Ma alcune volte i tombaroli dimenticavano i linguaggi criptici e discutevano senza freni. «Minchia ho preso una boccola al fondo, ceramica nera... ho preso una patacchia tutta scoppia, una greca e una amica nera fina, un oggettino, un pizzillo», diceva uno degli indagati. Che poi si lamentava dello scarso valore dei reperti trovati in uno degli scavi clandestini: «Ma può essere che non escono mai d’argento, un bauletto, un quattro grammi».

Una volta smascherati i gruppi di tombaroli, i militari del Tpc hanno voluto andare fino in fondo. La chiave di volta è arrivata quando hanno deciso di installare una telecamera a casa di Pietro Tomasello a Belpasso. E così hanno scoperto che la depandace, chiamata «casotto» dagli investigatori, sarebbe stata una vera e propria base logistica e di intermediazione del traffico di reperti archeologici. Una «casa d’aste» fai da te.
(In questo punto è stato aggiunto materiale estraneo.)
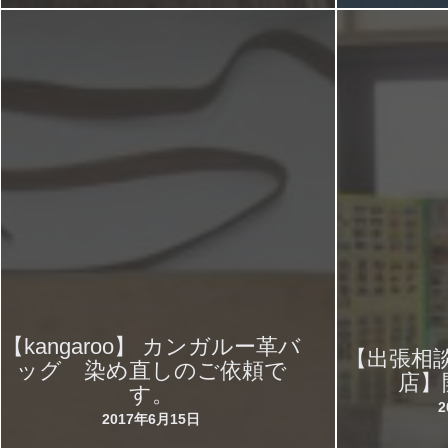
【kangaroo】 カンガルー革バ
【出張相談
ッグ 染め直しのご依頼で
店】
す。
2017年6月15日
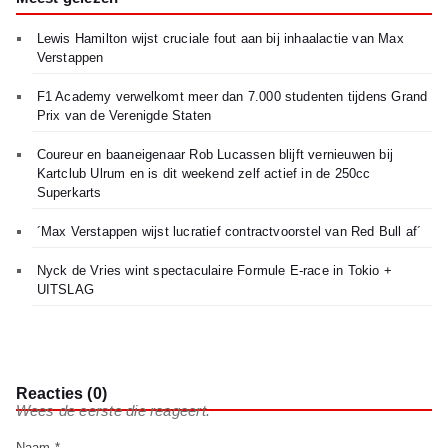
Lewis Hamilton wijst cruciale fout aan bij inhaalactie van Max
Verstappen
F1 Academy verwelkomt meer dan 7.000 studenten tijdens Grand
Prix van de Verenigde Staten
Coureur en baaneigenaar Rob Lucassen blijft vernieuwen bij
Kartclub Ulrum en is dit weekend zelf actief in de 250cc
Superkarts
´Max Verstappen wijst lucratief contractvoorstel van Red Bull af´
Nyck de Vries wint spectaculaire Formule E-race in Tokio +
UITSLAG
Reacties (0)
Wees de eerste die reageert.
Naam *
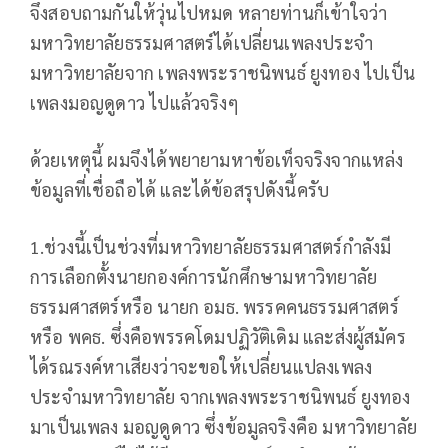
จึงสอบถามกันให้วุ่นไปหมด หลายท่านก็เข้าใจว่า
มหาวิทยาลัยธรรมศาสตร์ได้เปลี่ยนเพลงประจำ
มหาวิทยาลัยจาก เพลงพระราชนิพนธ์ ยูงทอง ไปเป็น
เพลงมอญดูดาว ไปแล้วจริงๆ
ด้วยเหตุนี้ ผมจึงได้พยายามหาข้อเท็จจริงจากแหล่ง
ข้อมูลที่เชื่อถือได้ และได้ข้อสรุปดังนี้ครับ
1.ช่วงนี้เป็นช่วงที่มหาวิทยาลัยธรรมศาสตร์กำลังมี
การเลือกตั้งนายกองค์การนักศึกษามหาวิทยาลัย
ธรรมศาสตร์หรือ นายก อมธ. พรรคคนธรรมศาสตร์
หรือ พคธ. ซึ่งคือพรรคโดมปฏิวัติเดิม และส่งผู้สมัคร
ได้รณรงค์หาเสียงว่าจะขอให้เปลี่ยนแปลงเพลง
ประจำมหาวิทยาลัย จากเพลงพระราชนิพนธ์ ยูงทอง
มาเป็นเพลง มอญดูดาว ซึ่งข้อมูลจริงคือ มหาวิทยาลัย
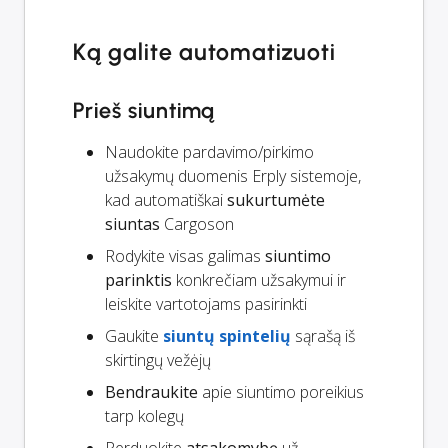
Ką galite automatizuoti
Prieš siuntimą
Naudokite pardavimo/pirkimo
užsakymų duomenis Erply sistemoje,
kad automatiškai
sukurtumėte
siuntas
Cargoson
Rodykite visas galimas
siuntimo
parinktis
konkrečiam užsakymui ir
leiskite vartotojams pasirinkti
Gaukite
siuntų spintelių
sąrašą iš
skirtingų vežėjų
Bendraukite
apie siuntimo poreikius
tarp kolegų
Perduokite
atsakomybę
už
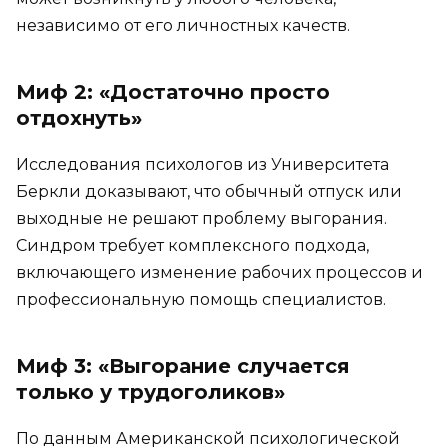
независимо от его личностных качеств.
Миф 2: «Достаточно просто
отдохнуть»
Исследования психологов из Университета
Беркли доказывают, что обычный отпуск или
выходные не решают проблему выгорания.
Синдром требует комплексного подхода,
включающего изменение рабочих процессов и
профессиональную помощь специалистов.
Миф 3: «Выгорание случается
только у трудоголиков»
По данным Американской психологической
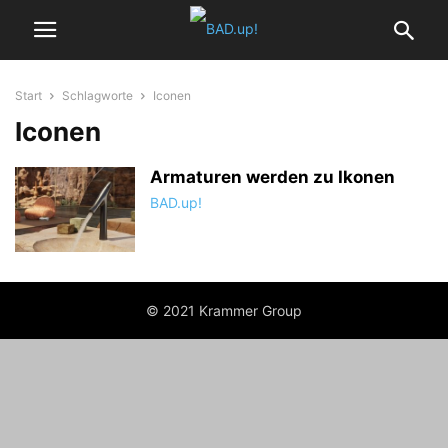
Start
Schlagworte
Iconen
Iconen
Armaturen werden zu Ikonen
BAD.up!
© 2021 Krammer Group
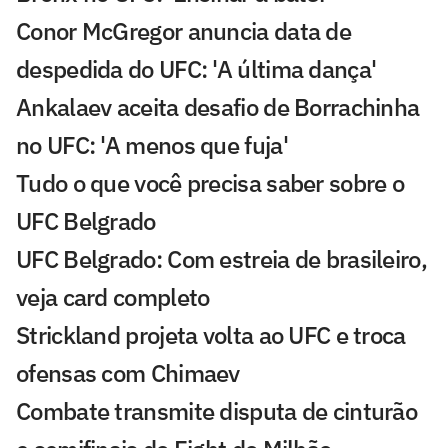
Conor McGregor anuncia data de
despedida do UFC: 'A última dança'
Ankalaev aceita desafio de Borrachinha
no UFC: 'A menos que fuja'
Tudo o que você precisa saber sobre o
UFC Belgrado
UFC Belgrado: Com estreia de brasileiro,
veja card completo
Strickland projeta volta ao UFC e troca
ofensas com Chimaev
Combate transmite disputa de cinturão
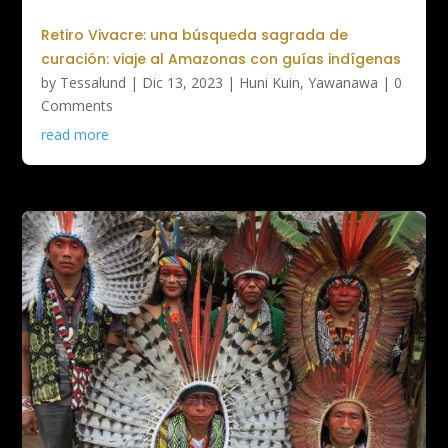
Retiro Vivacre: una búsqueda sagrada de
curación: viaje al Amazonas con guías indígenas
by
Tessalund
|
Dic 13, 2023
|
Huni Kuin
,
Yawanawa
| 0
Comments
read more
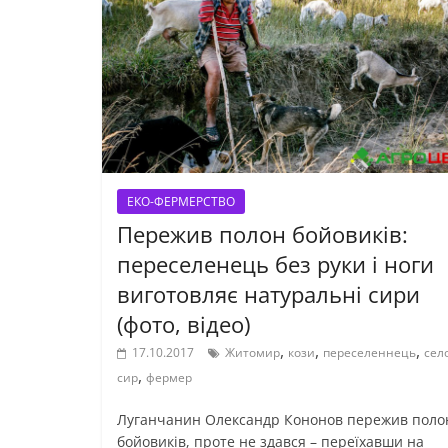
ЕКО-ФЕРМЕРСТВО
Пережив полон бойовиків:
переселенець без руки і ноги
виготовляє натуральні сири
(фото, відео)
,
,
,
17.10.2017
Житомир
кози
переселеннець
сел
,
сир
фермер
Луганчанин Олександр Кононов пережив поло
бойовиків, проте не здався – переїхавши на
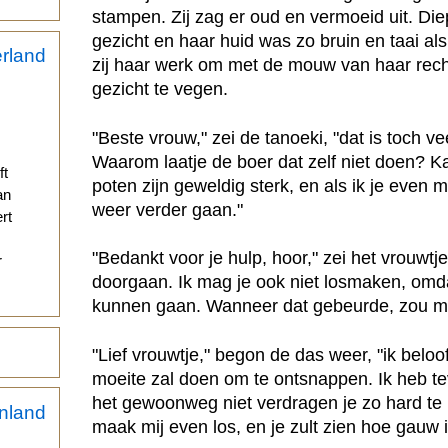
stampen. Zij zag er oud en vermoeid uit. Di
gezicht en haar huid was zo bruin en taai als
zij haar werk om met de mouw van haar rec
gezicht te vegen.
"Beste vrouw," zei de tanoeki, "dat is toch ve
Waarom laatje de boer dat zelf niet doen? K
ft
poten zijn geweldig sterk, en als ik je even m
an
weer verder gaan."
rt
"Bedankt voor je hulp, hoor," zei het vrouwt
r
doorgaan. Ik mag je ook niet losmaken, omd
kunnen gaan. Wanneer dat gebeurde, zou mij
"Lief vrouwtje," begon de das weer, "ik beloo
moeite zal doen om te ontsnappen. Ik heb te
het gewoonweg niet verdragen je zo hard t
maak mij even los, en je zult zien hoe gauw 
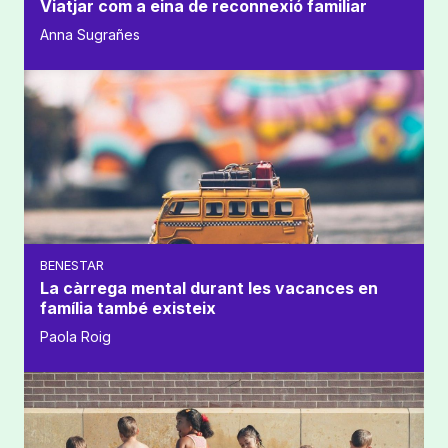
Viatjar com a eina de reconnexió familiar
Anna Sugrañes
BENESTAR
La càrrega mental durant les vacances en
família també existeix
Paola Roig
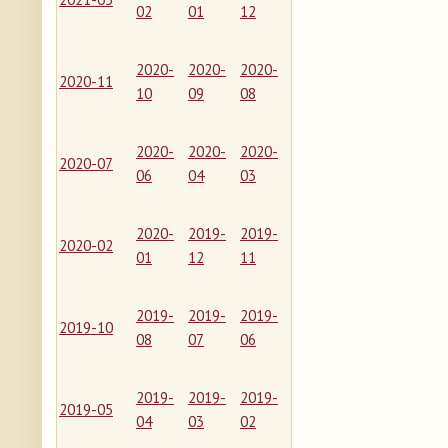
02
01
12
2020-
2020-
2020-
2020-11
10
09
08
2020-
2020-
2020-
2020-07
06
04
03
2020-
2019-
2019-
2020-02
01
12
11
2019-
2019-
2019-
2019-10
08
07
06
2019-
2019-
2019-
2019-05
04
03
02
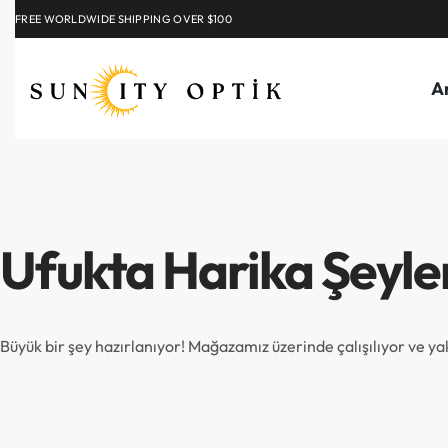
FREE WORLDWIDE SHIPPING OVER $100
EXPLORE
A
Ufukta Harika Şeyle
Büyük bir şey hazırlanıyor! Mağazamız üzerinde çalışılıyor ve y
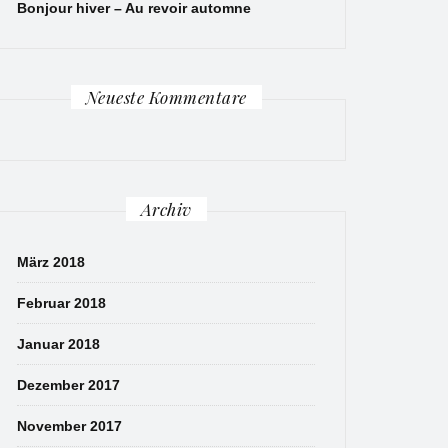
Bonjour hiver – Au revoir automne
Neueste Kommentare
Archiv
März 2018
Februar 2018
Januar 2018
Dezember 2017
November 2017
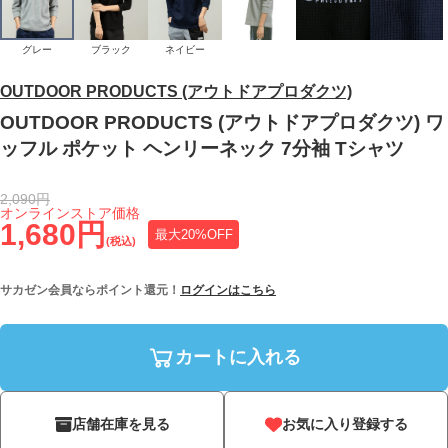
グレー
ブラック
ネイビー
OUTDOOR PRODUCTS (アウトドアプロダクツ)
OUTDOOR PRODUCTS (アウトドアプロダクツ) ワ
ッフル ポケット ヘンリーネック 7分袖 Tシャツ
2,090円
オンラインストア価格
1,680円
最大20%OFF
(税込)
サカゼン会員ならポイント還元！
ログインはこちら
カートに入れる
店舗在庫を見る
お気に入り登録する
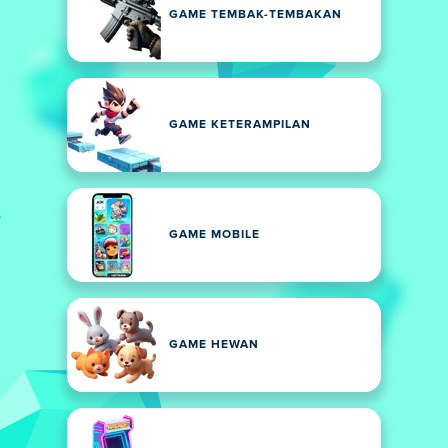
GAME TEMBAK-TEMBAKAN
GAME KETERAMPILAN
GAME MOBILE
GAME HEWAN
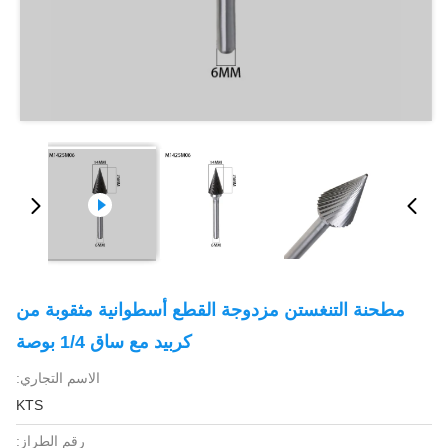
مطحنة التنغستن مزدوجة القطع أسطوانية مثقوبة من
كربيد مع ساق 1/4 بوصة
الاسم التجاري:
KTS
رقم الطراز:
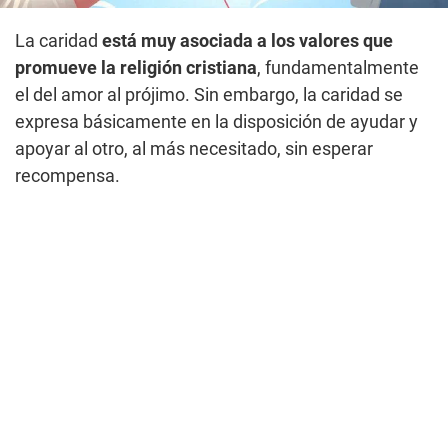
La caridad
está muy asociada a los valores que
promueve la religión cristiana
, fundamentalmente
el del amor al prójimo. Sin embargo, la caridad se
expresa básicamente en la disposición de ayudar y
apoyar al otro, al más necesitado, sin esperar
recompensa.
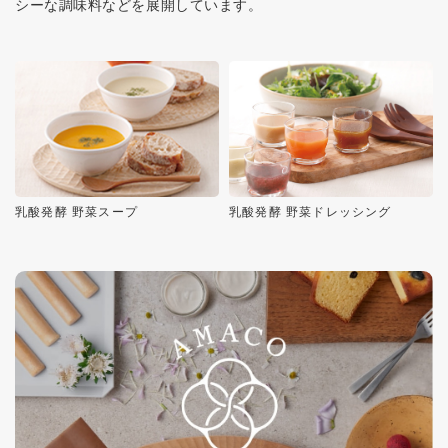
シーな調味料などを展開しています。
乳酸発酵 野菜スープ
乳酸発酵 野菜ドレッシング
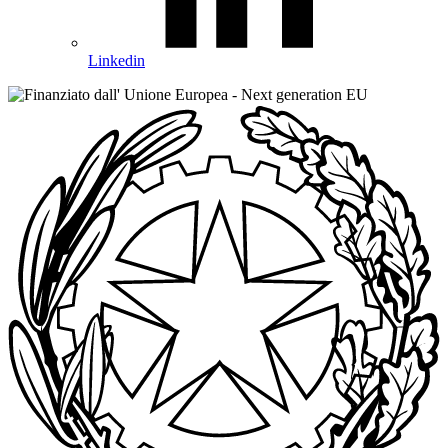
Linkedin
La terza fase investigativa era quella della compravendita dei beni archeologici depredati nei parchi e nei terreni siciliani. La pancia dell’isola è piena di tesori nascosti. «Allora sono sempre tutte queste case d’asta affamate di materiale, perché è con quello che loro guadagnano quindi... capisci?», così parlava uno degli indagati. Conversazioni che sono diventate la bussola per gli investigatori. E così sono stati documentati contatti con noti trafficanti internazionali, che sono riusciti a far «battere» in case d’aste di fama molte delle monete antiche «trovate» dai tombaroli paternesi. Formidabile riscontro alle indagini è stata una perquisizione eseguita nell’estate del 2022 da parte della polizia tedesca. Due degli indagati sono stati fermati mentre trasportavano reperti archeologici siciliani in Germania.